§ Dataset records:
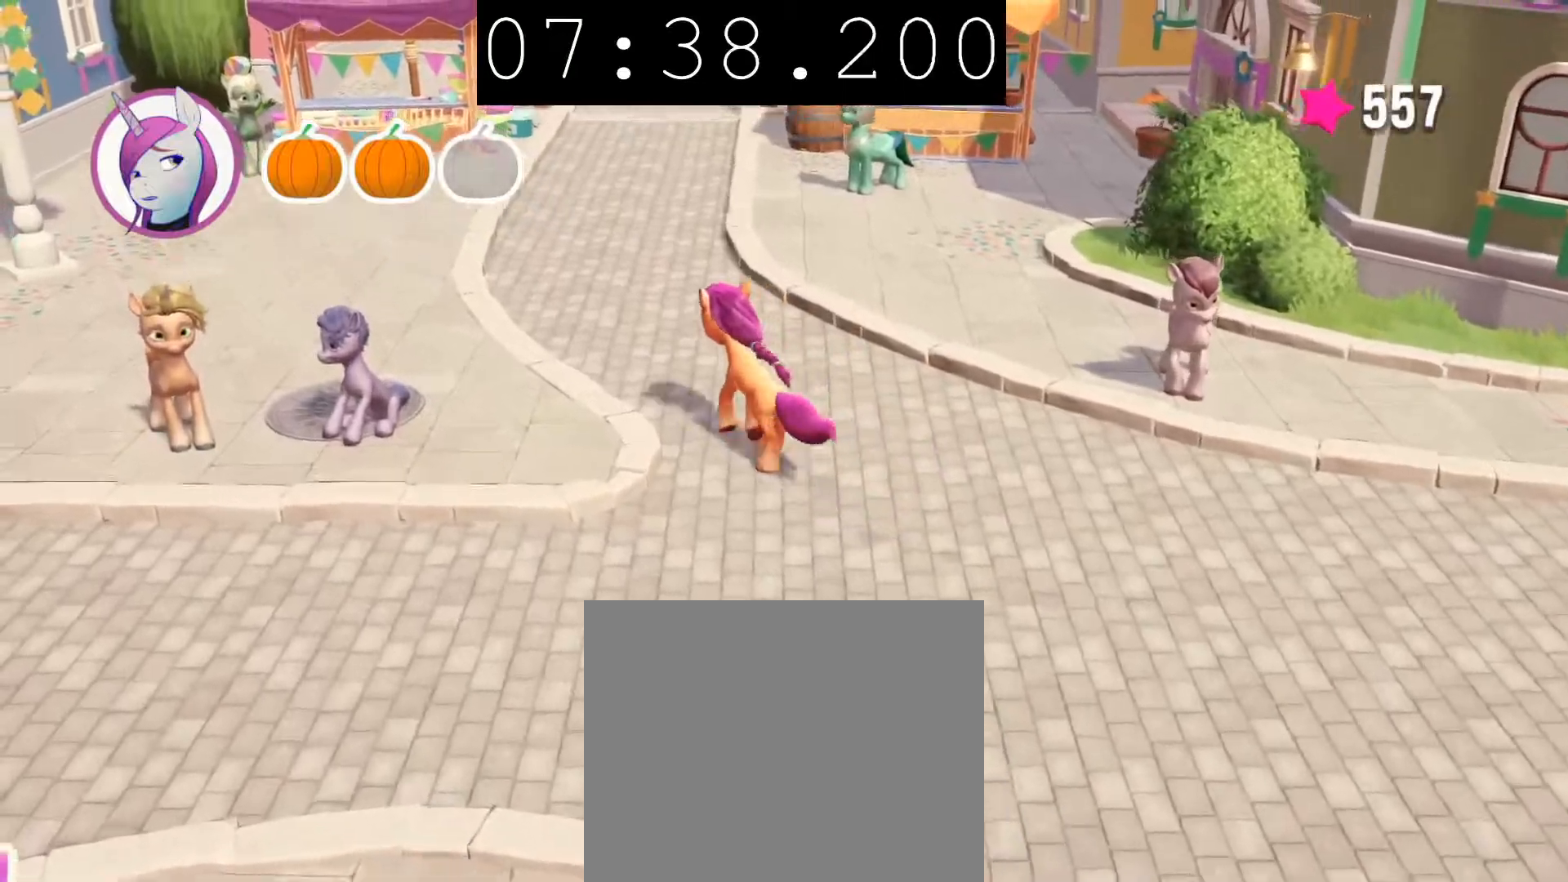
{"buttons": [], "left_stick": "up", "right_stick": "center", "events": [[500, "left_stick", "up"]]}
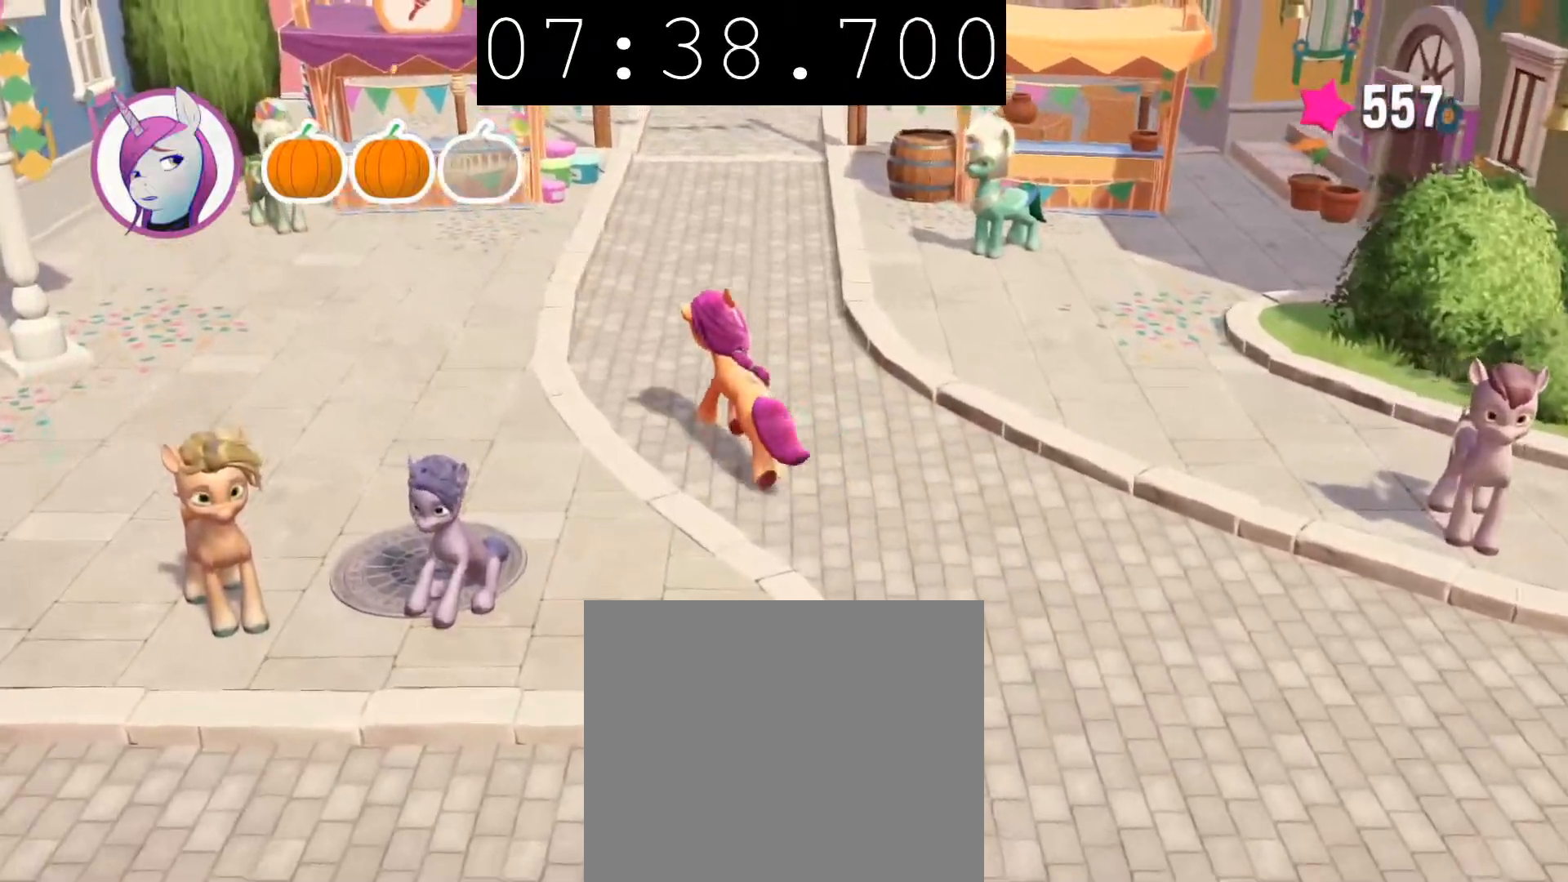
{"buttons": [], "left_stick": "up", "right_stick": "center", "events": []}
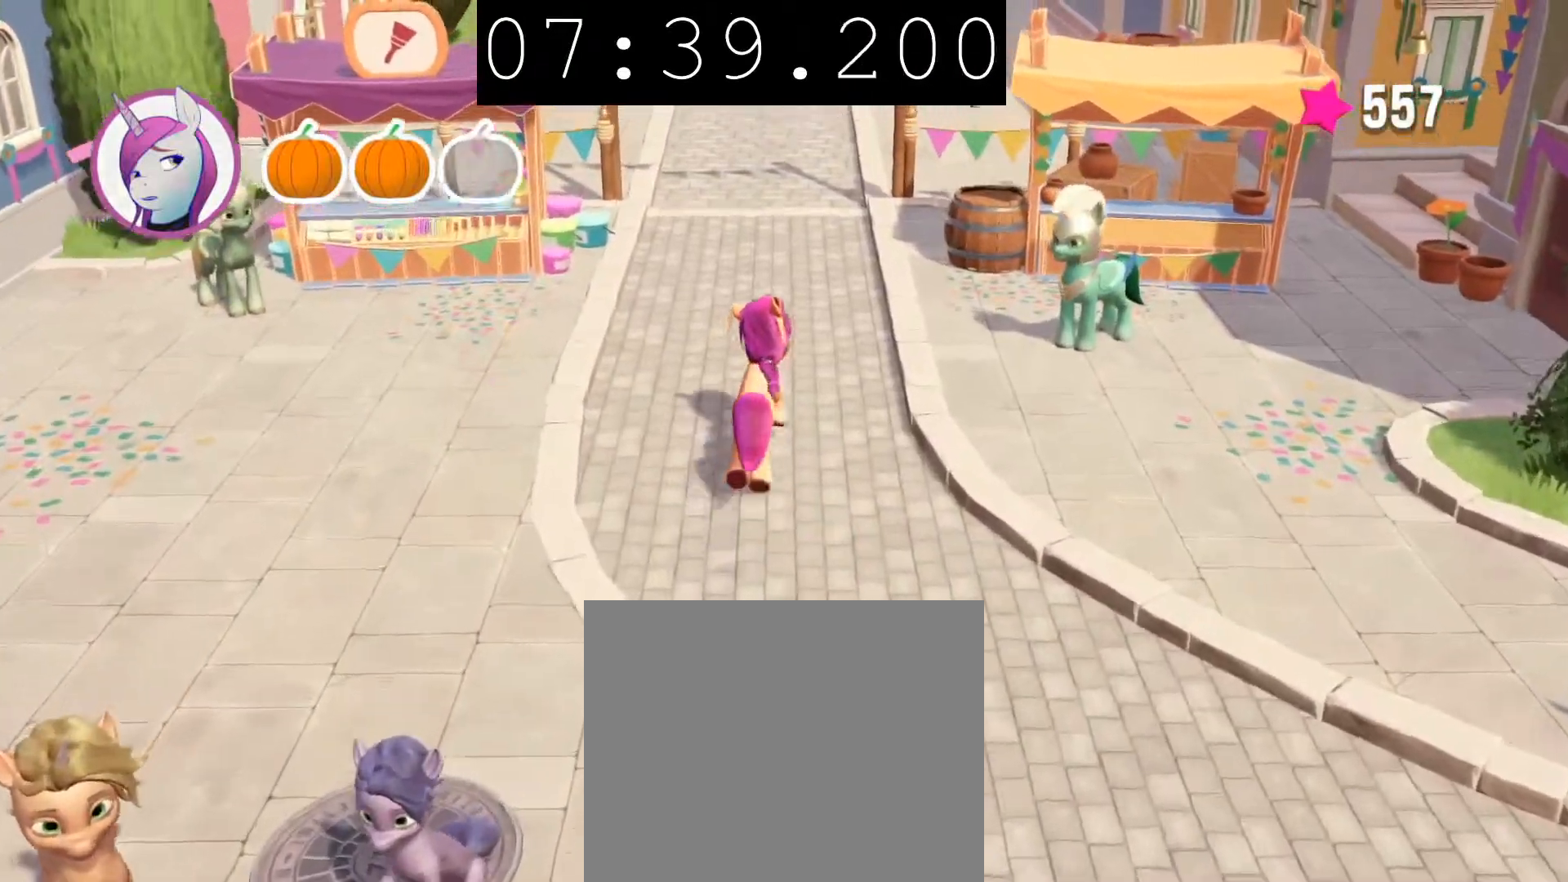
{"buttons": [], "left_stick": "up", "right_stick": "center", "events": []}
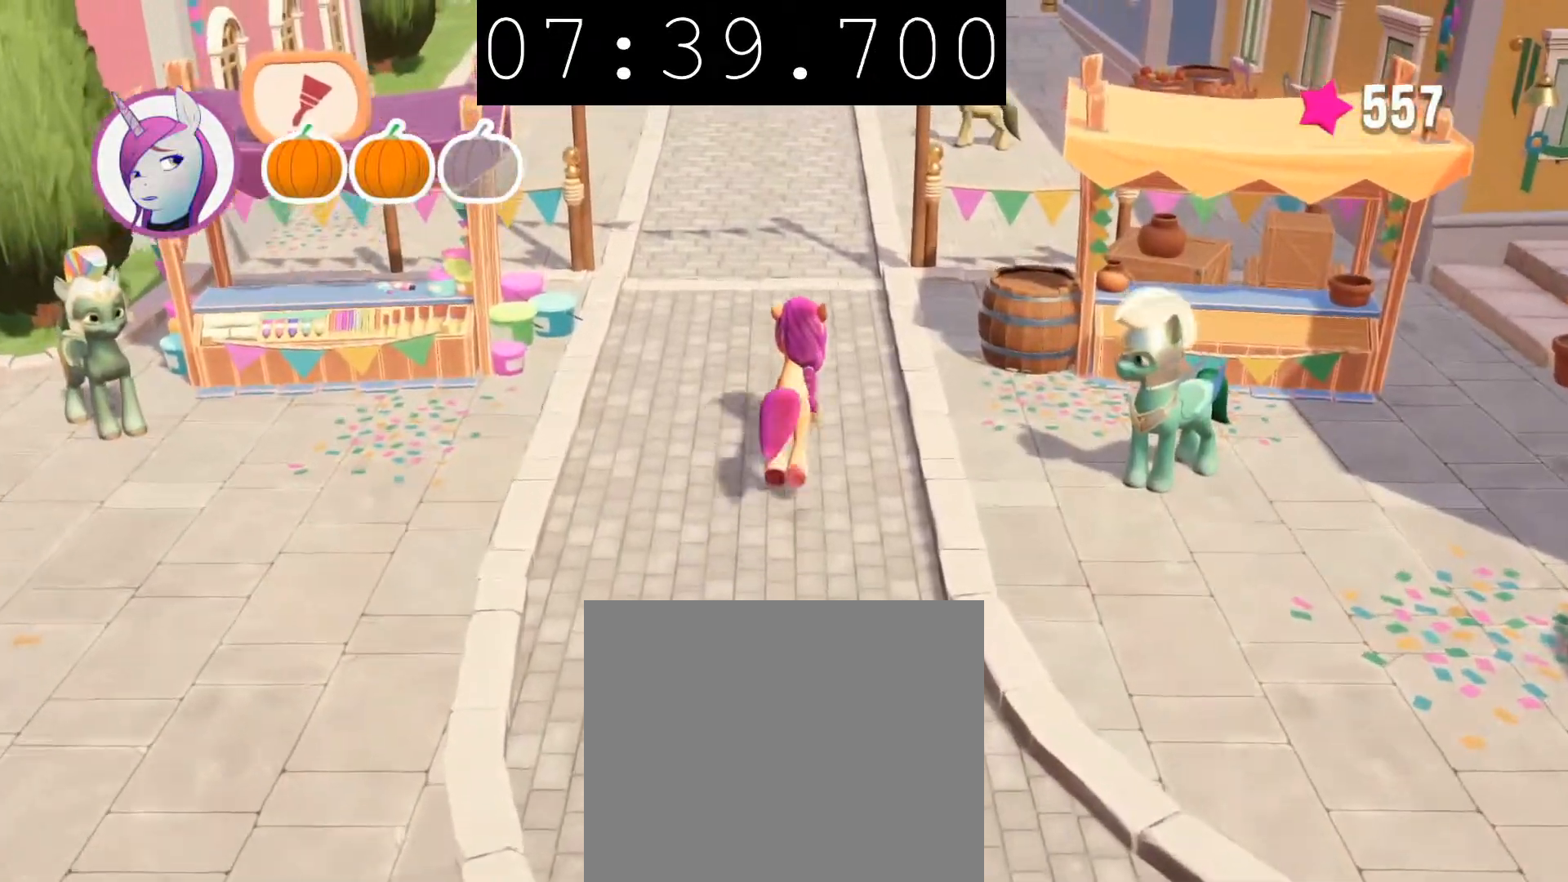
{"buttons": [], "left_stick": "up", "right_stick": "center", "events": []}
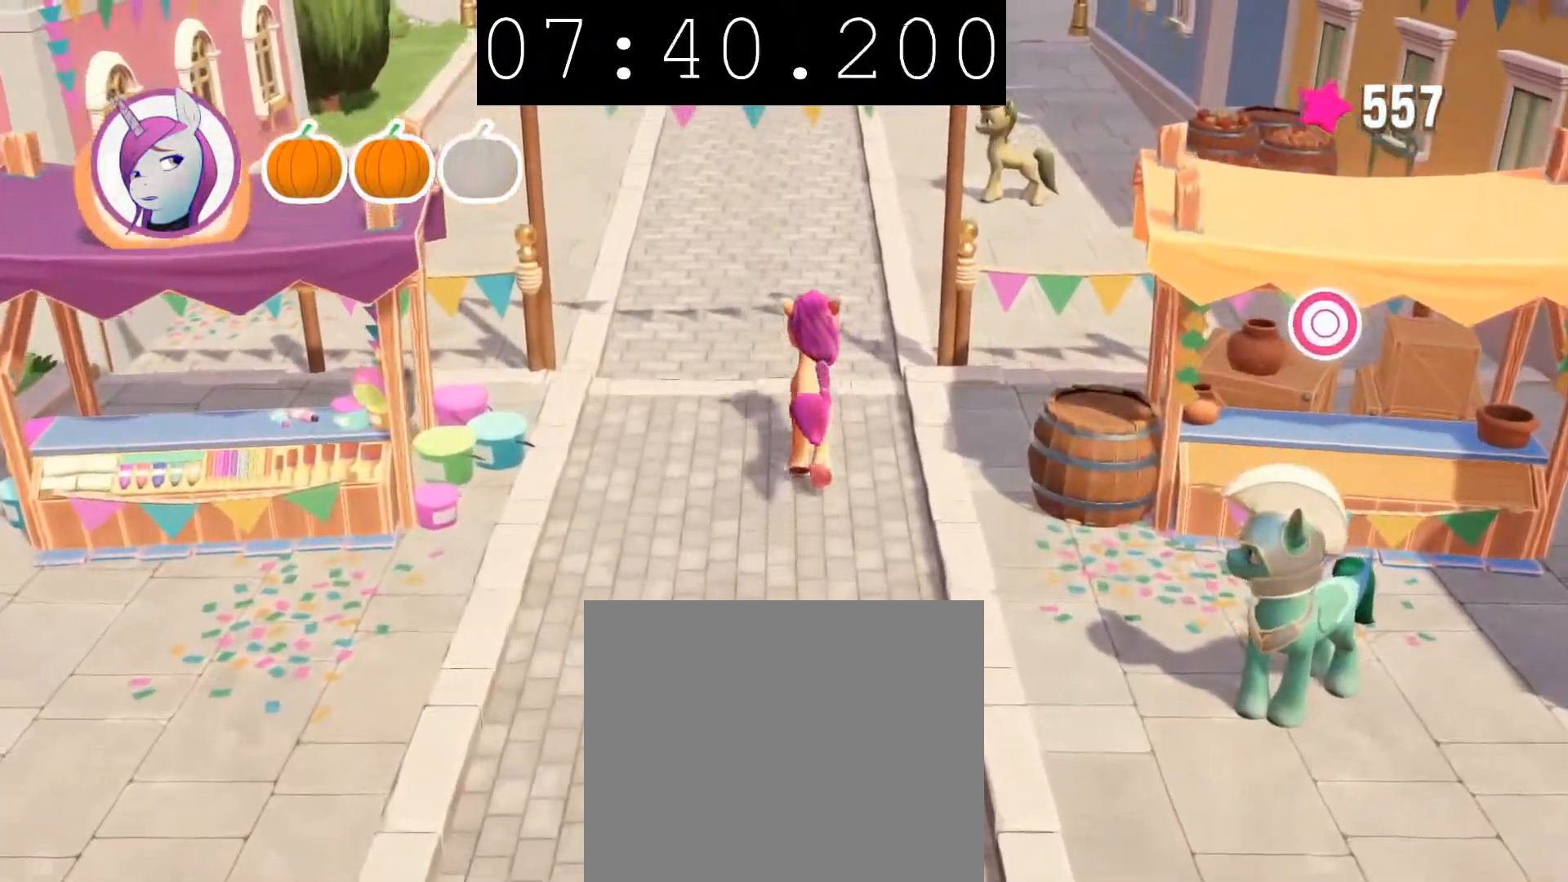
{"buttons": [], "left_stick": "up", "right_stick": "center", "events": []}
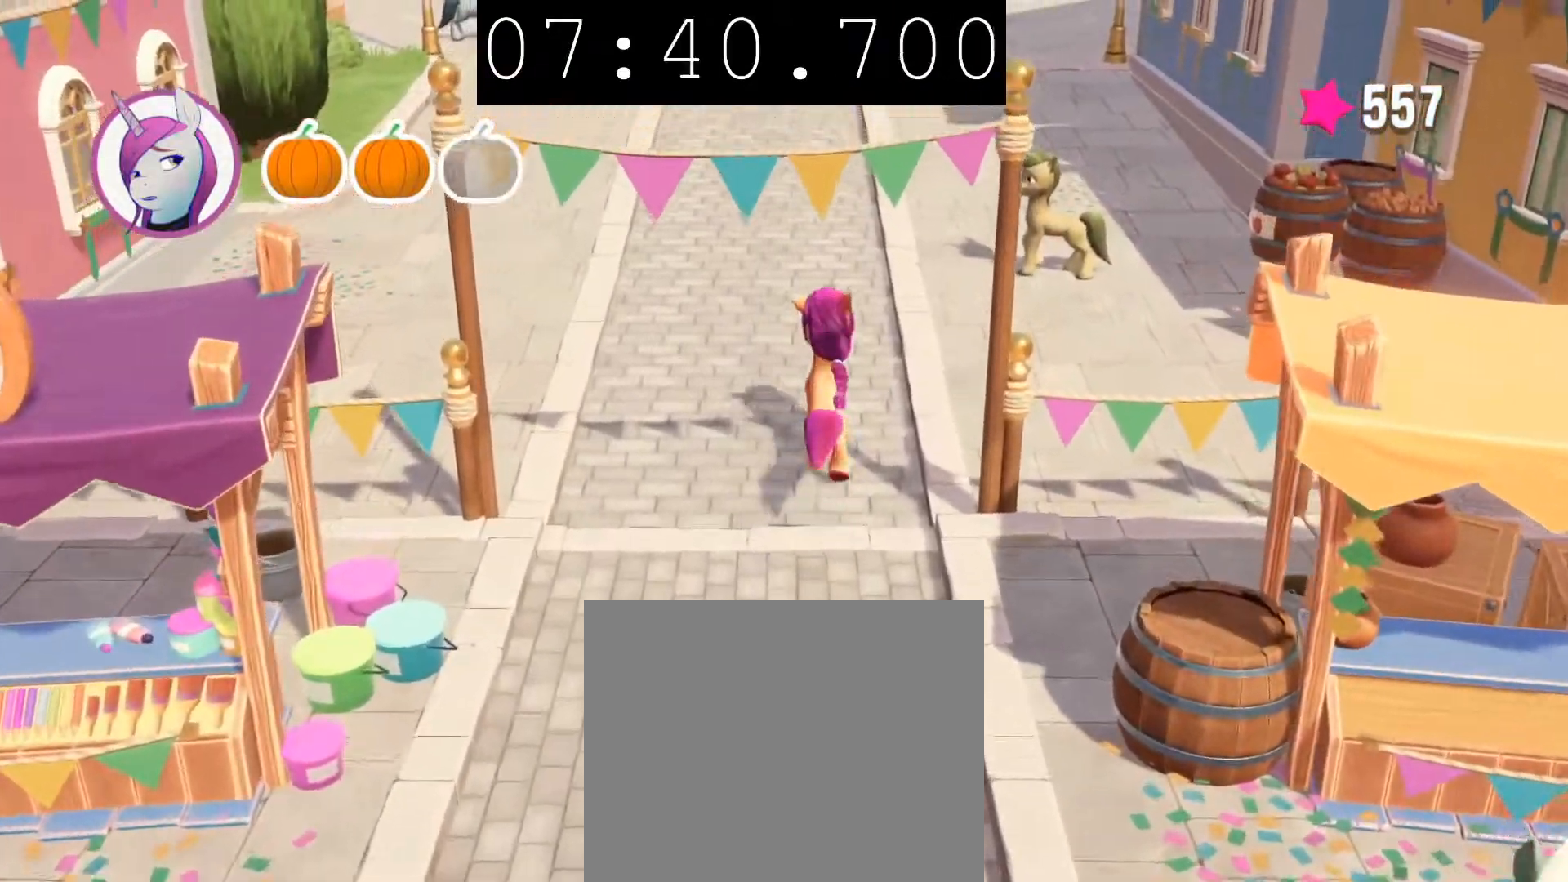
{"buttons": [], "left_stick": "up", "right_stick": "center", "events": []}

§ Assignment:
In the answer, the data should reappear exactly, with no pictures.

§ Exercise result:
{"buttons": [], "left_stick": "up", "right_stick": "center", "events": [[500, "left_stick", "up"]]}
{"buttons": [], "left_stick": "up", "right_stick": "center", "events": []}
{"buttons": [], "left_stick": "up", "right_stick": "center", "events": []}
{"buttons": [], "left_stick": "up", "right_stick": "center", "events": []}
{"buttons": [], "left_stick": "up", "right_stick": "center", "events": []}
{"buttons": [], "left_stick": "up", "right_stick": "center", "events": []}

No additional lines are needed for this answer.